DATA SECTION:
----------

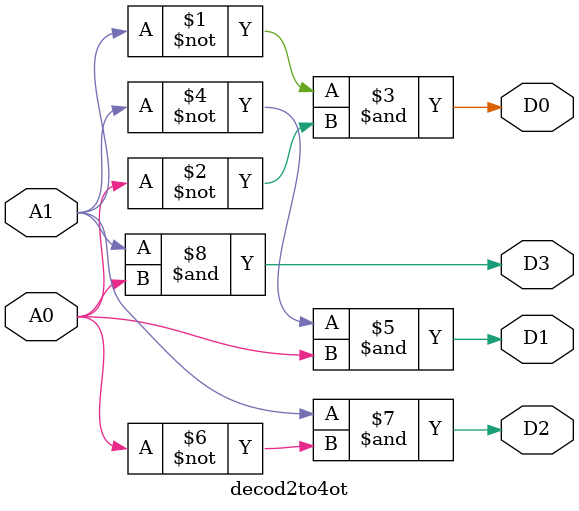
<source format=v>
module decod2to4ot(A1,A0,D0,D1,D2,D3);
	output D0,D1,D2,D3;
	input A1,A0;
	assign D0=~A1&~A0;
	assign D1=~A1&A0;
	assign D2=A1&~A0;	
	assign D3=A1&A0;
endmodule

</source>
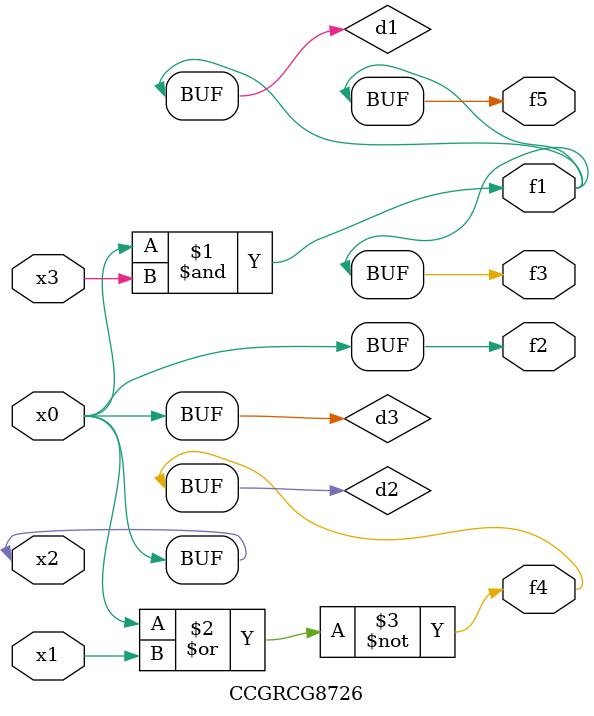
<source format=v>
module CCGRCG8726(
	input x0, x1, x2, x3,
	output f1, f2, f3, f4, f5
);

	wire d1, d2, d3;

	and (d1, x2, x3);
	nor (d2, x0, x1);
	buf (d3, x0, x2);
	assign f1 = d1;
	assign f2 = d3;
	assign f3 = d1;
	assign f4 = d2;
	assign f5 = d1;
endmodule

</source>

----------

All lines above that contain the word "assign" are to be copied.

	assign D0=~A1&~A0;
	assign D1=~A1&A0;
	assign D2=A1&~A0;	
	assign D3=A1&A0;
	assign f1 = d1;
	assign f2 = d3;
	assign f3 = d1;
	assign f4 = d2;
	assign f5 = d1;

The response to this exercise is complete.